No doubt this will lead, as usual, to a focus on the shortages of health professionals in many rural and remote areas.
Perhaps the floods crisis will create an opportunity for some enlightened discussions about the need for innovation and reform in the health workforce?
Better health care and service delivery rely on more than simply “more doctors and more nurses”, especially as it’s far from clear that the increased graduate numbers will translate into more doctors and nurses prepared to work in under-served areas.
But while we ponder our own shortfalls, perhaps we shouldn’t forget that the needs are oh-so-much-greater in so many other parts of the world, as an international conference will hear in Bangkok next week.
Tony Wells, Communications Manager at Rural Health Workforce, gives us a sneak preview of the conference.
How to keep health workers in rural areas?
Tony Wells writes:
Fair access to decent health care is a basic human right – but not everyone gets it.

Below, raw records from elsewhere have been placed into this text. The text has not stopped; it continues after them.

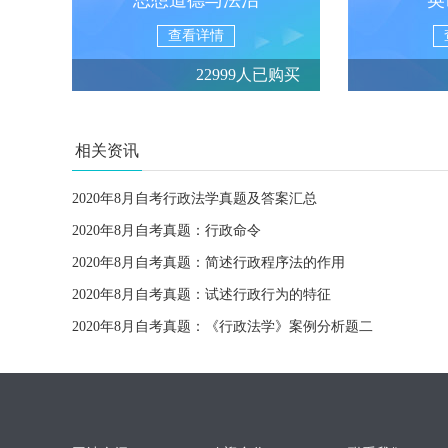
思想道德与法治
英
查看详情
22999人已购买
相关资讯
2020年8月自考行政法学真题及答案汇总
2020年8月自考真题：行政命令
2020年8月自考真题：简述行政程序法的作用
2020年8月自考真题：试述行政行为的特征
2020年8月自考真题：《行政法学》案例分析题二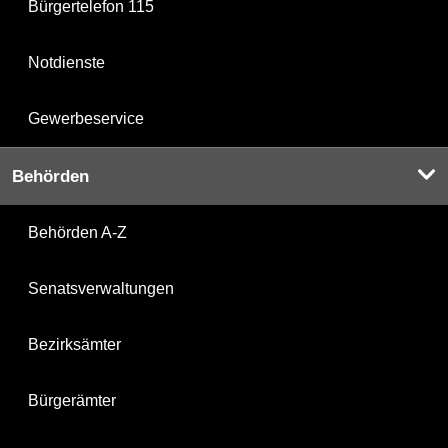
Bürgertelefon 115
Notdienste
Gewerbeservice
Behörden
Behörden A-Z
Senatsverwaltungen
Bezirksämter
Bürgerämter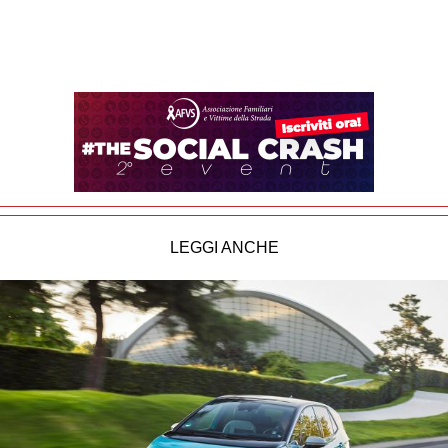
LEGGI ANCHE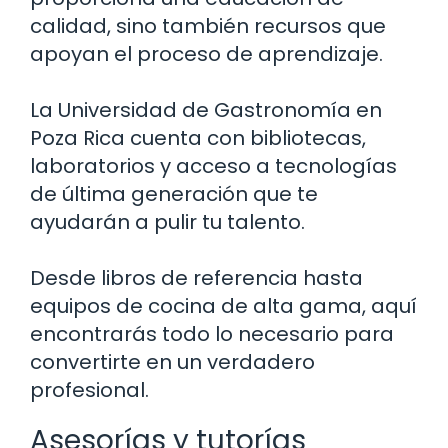
calidad, sino también recursos que
apoyan el proceso de aprendizaje.
La Universidad de Gastronomía en
Poza Rica cuenta con bibliotecas,
laboratorios y acceso a tecnologías
de última generación que te
ayudarán a pulir tu talento.
Desde libros de referencia hasta
equipos de cocina de alta gama, aquí
encontrarás todo lo necesario para
convertirte en un verdadero
profesional.
Asesorías y tutorías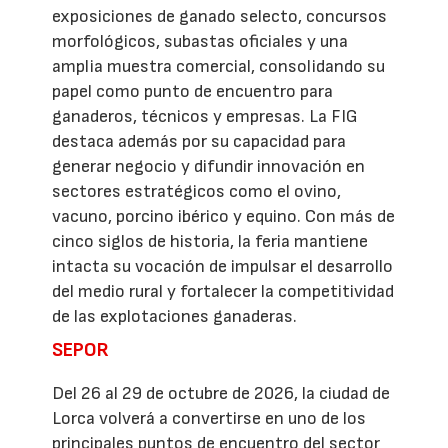
exposiciones de ganado selecto, concursos
morfológicos, subastas oficiales y una
amplia muestra comercial, consolidando su
papel como punto de encuentro para
ganaderos, técnicos y empresas. La FIG
destaca además por su capacidad para
generar negocio y difundir innovación en
sectores estratégicos como el ovino,
vacuno, porcino ibérico y equino. Con más de
cinco siglos de historia, la feria mantiene
intacta su vocación de impulsar el desarrollo
del medio rural y fortalecer la competitividad
de las explotaciones ganaderas.
SEPOR
Del 26 al 29 de octubre de 2026, la ciudad de
Lorca volverá a convertirse en uno de los
principales puntos de encuentro del sector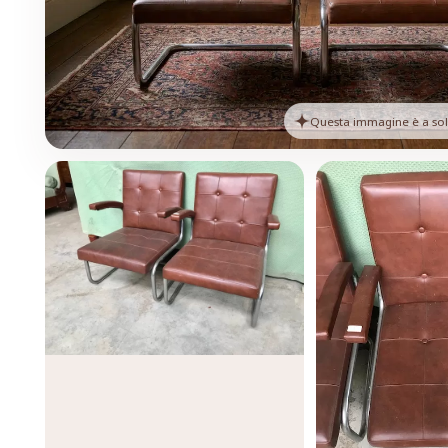
Questa immagine è a solo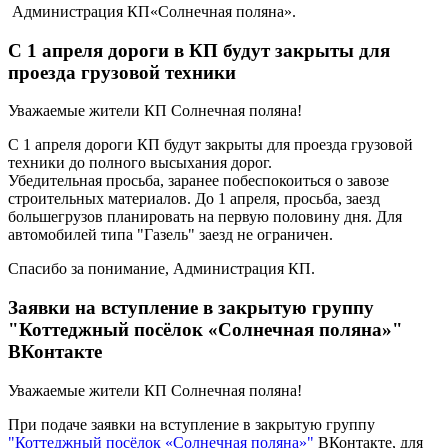
Администрация КП«Солнечная поляна».
С 1 апреля дороги в КП будут закрыты для
проезда грузовой техники
Уважаемые жители КП Солнечная поляна!
С 1 апреля дороги КП будут закрыты для проезда грузовой
техники до полного высыхания дорог.
Убедительная просьба, заранее побеспокоиться о завозе
строительных материалов. До 1 апреля, просьба, заезд
большегрузов планировать на первую половину дня. Для
автомобилей типа "Газель" заезд не ограничен.
Спасибо за понимание, Администрация КП.
Заявки на вступление в закрытую группу
"Коттеджный посёлок «Солнечная поляна»"
ВКонтакте
Уважаемые жители КП Солнечная поляна!
При подаче заявки на вступление в закрытую группу
"Коттеджный посёлок «Солнечная поляна»"
ВКонтакте, для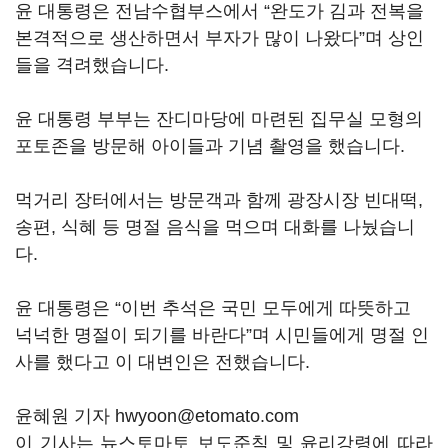
윤 대통령은 전남수협부스에서 “완도가 김과 전복을
본격적으로 생산하면서 부자가 많이 나왔다”며 상인
들을 격려했습니다.
윤 대통령 부부는 잔디마당에 마련된 집무실 모형의
포토존을 방문해 아이들과 기념 촬영을 했습니다.
먹거리 장터에서는 방문객과 함께 광장시장 빈대떡,
송편, 식혜 등 명절 음식을 먹으며 대화를 나눴습니
다.
윤 대통령은 “이번 추석은 국민 모두에게 따뜻하고
넉넉한 명절이 되기를 바란다”며 시민들에게 명절 인
사를 했다고 이 대변인은 전했습니다.
윤혜원 기자 hwyoon@etomato.com
이 기사는 뉴스토마토 보도준칙 및 윤리강령에 따라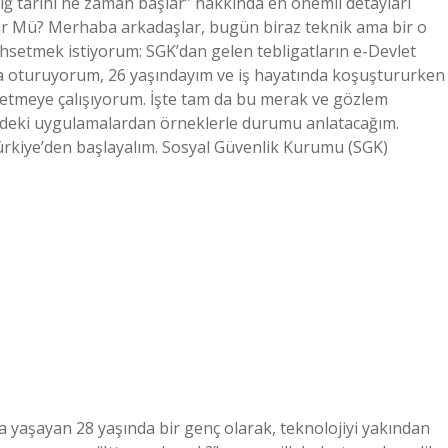
liğ tarihi ne zaman başlar” hakkında en önemli detayları
ür Mü? Merhaba arkadaşlar, bugün biraz teknik ama bir o
ahsetmek istiyorum: SGK’dan gelen tebligatların e-Devlet
 oturuyorum, 26 yaşındayım ve iş hayatında koşuştururken
etmeye çalışıyorum. İşte tam da bu merak ve gözlem
rdeki uygulamalardan örneklerle durumu anlatacağım.
Türkiye’den başlayalım. Sosyal Güvenlik Kurumu (SGK)
yaşayan 28 yaşında bir genç olarak, teknolojiyi yakından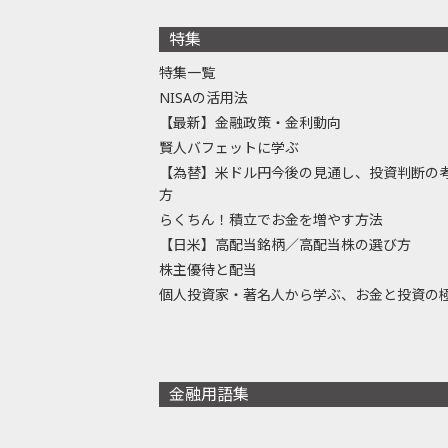
特集
特集一覧
NISAの活用法
【最新】金融政策・金利動向
賢人バフェットに学ぶ
【為替】米ドル円今後の見通し、投資判断の
方
らくちん！積立でお金を増やす方法
【日米】高配当銘柄／高配当株の選び方
株主優待と配当
個人投資家・著名人から学ぶ、お金と投資の
金融用語集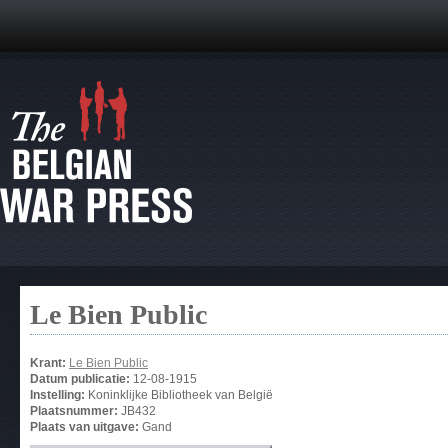
Le Bien Public
Krant:
Le Bien Public
Datum publicatie:
12-08-1915
Instelling:
Koninklijke Bibliotheek van België
Plaatsnummer:
JB432
Plaats van uitgave:
Gand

This will be the hot topic in Bangkok next week when the World Health Organization brings health experts together to see what can be done.
This is the second global forum on Human Resources for Health that has been run by WHO. The first one in 2008, resulted in the Kampala Declaration.
Check out The Guardian’s overview.
Rural Health Workforce Australia CEO Kim Webber will be one of Australia’s representatives at the conference, where she will be co-chairing a working session on how to keep health workers in rural areas. It’s an issue we’re very familiar with due to Australia’s well-publicised rural doctor shortages.
As you will see from The Guardian report, Australia is part of a global crisis that is a lot worse in other countries.
Dr Webber was Australia’s representative on the WHO panel which published the first international guidelines for retention of health professionals in rural and remote areas.
A range of measures were recommended including financial incentives, personal and professional support, and tailoring education to meet the needs of health professionals in rural areas.
As a result of Dr Webber’s input, the Australian experience has helped to inform WHO’s recommendations. The shortage of rural health workers is a global challenge, particularly in countries like China which are experiencing mass urbanisation.
Stay tuned for further updates from Bangkok.
In simple economic terms, demand is outstripping supply when it comes to doctors to patient ratios in most of Australia. One of the current solutions is regional and rural areas “borrowing” doctors from metropolitan centres as ‘locums’.
Employment of locum doctors is widely discouraged as a long-term sustainable solution. However, perhaps it is time for health planners to return to the policy drawing board to re-examine the realistic possibility that locum doctors area a realistic way to manage the needs of under-serviced areas of Australia.